Conformément aux dispositions de l’article 700 du code de procédure civile, le juge condamne la partie tenue aux dépens ou qui perd son procès à payer à l’autre partie la somme qu’il détermine, au titre des frais exposés et non compris dans les dépens. Dans tous les cas, le juge tient compte de l’équité ou de la situation économique de la partie condamnée et il peut, même d’office, pour des raisons tirées des mêmes considérations, dire qu’il n’y a pas lieu à cette condamnation.
En l’espèce, au regard de la situation économique respective des parties, il n’y a pas lieu à la condamnation de Madame [Z] [S] sur le fondement de l’article 700 du code de procédure civile au titre des frais exposés et non compris dans les dépens.
PAR CES MOTIFS
Le juge des contentieux de la protection, statuant en référé après débats publics, par ordonnance contradictoire mise à disposition des parties par le greffe et en premier ressort,
CONDAMNONS Madame [Z] [S] à verser à la société [Adresse 14] représentée par la SELAFA MJA, la SELARL AXYLE et la société BTSG mandataires judiciaires, la somme provisionnelle de 15 312.34 € actualisée au 2 janvier 2025, au titre de l’arriéré de redevances comprenant les redevances et indemnités d’occupation jusqu’à l’échéance du mois de janvier 2025 incluse, outre intérêts au taux légal sur la somme 4167.99 € à compter du12 février 2024, date du commandement de payer, et à compter de la présente décision pour le surplus.

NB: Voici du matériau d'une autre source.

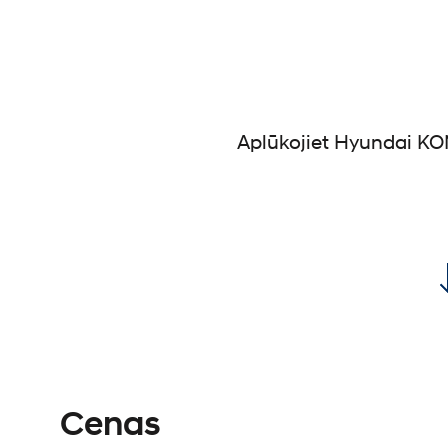
Aplūkojiet Hyundai KON
Cenas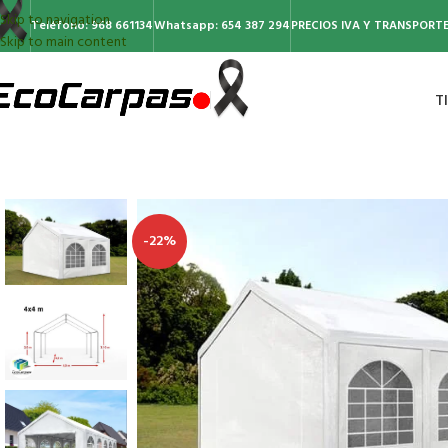
Skip to navigation
Teléfono: 968 661134
Whatsapp: 654 387 294
PRECIOS IVA Y TRANSPORTE
Skip to main content
T
-22%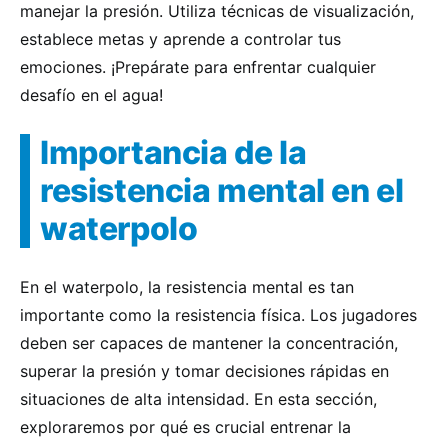
manejar la presión. Utiliza técnicas de visualización,
establece metas y aprende a controlar tus
emociones. ¡Prepárate para enfrentar cualquier
desafío en el agua!
Importancia de la
resistencia mental en el
waterpolo
En el waterpolo, la resistencia mental es tan
importante como la resistencia física. Los jugadores
deben ser capaces de mantener la concentración,
superar la presión y tomar decisiones rápidas en
situaciones de alta intensidad. En esta sección,
exploraremos por qué es crucial entrenar la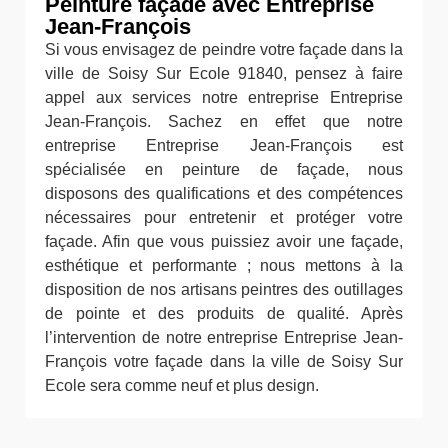
Peinture façade avec Entreprise
Jean-François
Si vous envisagez de peindre votre façade dans la
ville de Soisy Sur Ecole 91840, pensez à faire
appel aux services notre entreprise Entreprise
Jean-François. Sachez en effet que notre
entreprise Entreprise Jean-François est
spécialisée en peinture de façade, nous
disposons des qualifications et des compétences
nécessaires pour entretenir et protéger votre
façade. Afin que vous puissiez avoir une façade,
esthétique et performante ; nous mettons à la
disposition de nos artisans peintres des outillages
de pointe et des produits de qualité. Après
l’intervention de notre entreprise Entreprise Jean-
François votre façade dans la ville de Soisy Sur
Ecole sera comme neuf et plus design.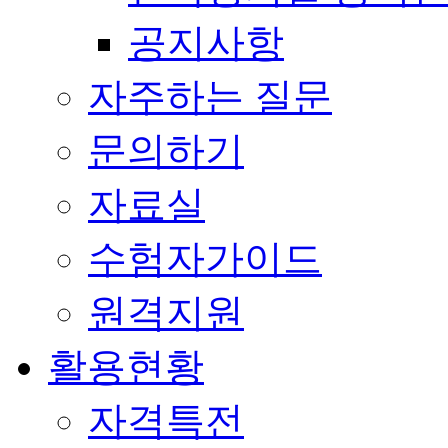
공지사항
자주하는 질문
문의하기
자료실
수험자가이드
원격지원
활용현황
자격특전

DEBOUTONS Madame [Z] [S] de sa demande de délais de paiement;
CONSTATONS la recevabilité de l’action en résiliation intentée par la société [Adresse 14] ;
CONSTATONS que le contrat signé le 19 août 2023 entre la société Résidence Services Gestion et Madame [Z] [S] concernant les locaux situés [Adresse 13], sise [Adresse 5] à [Localité 12] s’est trouvé de plein droit résilié le 13 avril 2024 par application de la clause résolutoire contractuelle ;
En conséquence, ORDONNONS, faute de départ volontaire, l’expulsion de Madame [Z] [S] ainsi que tout occupant de son chef, si besoin est avec l’assistance de la force publique et d’un serrurier conformément aux dispositions des articles L. 412-1, R. 412-1 et suivants du code des procédures civiles d’exécution ;
DISONS que le sort des biens mobiliers garnissant les lieux loués sera régi conformément aux articles L. 433-1, R. 433-1 et suivants du même code ;
REJETONS la demande de délais de Madame [Z] [S] sur le fondement des articles L 412-3 du code des procédures d’exécution civiles ;
RAPPELONS qu’il ne pourra être procédé à l’expulsion qu’après l’expiration d’un délai de deux mois suivant la délivrance d’un commandement de quitter les lieux par huissier de justice, et que toute expulsion forcée est prohibée entre le 1er novembre de chaque année jusqu’au 31 mars de l’année suivante conformément aux dispositions des articles L. 412-1 et L. 412-6 du code des procédures civiles d’exécution ;
FIXONS, à compter de la résiliation du bail, l’indemnité mensuelle d’occupation sans droit ni titre due par Madame [Z] [S] au montant de la redevance qui aurait été due en l’absence de résiliation du bail, et au besoin CONDAMNONS Madame [Z] [S] à verser par provision à La société [Adresse 14] représentée par la SELAFA MJA, la SELARL AXYLE et la société BTSG mandataires judiciaires, ladite indemnité mensuelle à compter du mois de mars 2024 et jusqu’à complète libération des lieux caractérisée par la remise des clés au bailleur ou à son mandataire, un procès-verbal d’expulsion ou de reprise, avec intérêts au taux légal à compter de l’exigibilité de chacune des échéances ;
DISONS que l’indemnité d’occupation sera annuellement révisée conformément à la clause insérée dans le contrat de bail ;
DISONS que l’indemnité d’occupation sera due au prorata temporis et payable à terme et au plus tard le dernier jour de chaque mois ;
CONDAMNONS Madame [Z] [S] au paiement des dépens qui comprendront le coût du commandement de payer du 15 juin 2023 ;
DISONS n’y avoir lieu à application de l’article 700 du code de procédure civile ;
RAPPELONS que la présente décision est assortie de l’exécution provisoire.
LA PRÉSENTE ORDONNANCE A ÉTÉ SIGNÉE PAR LE JUGE ET LE GREFFIER PRÉSENTS LORS DU PRONONCÉ.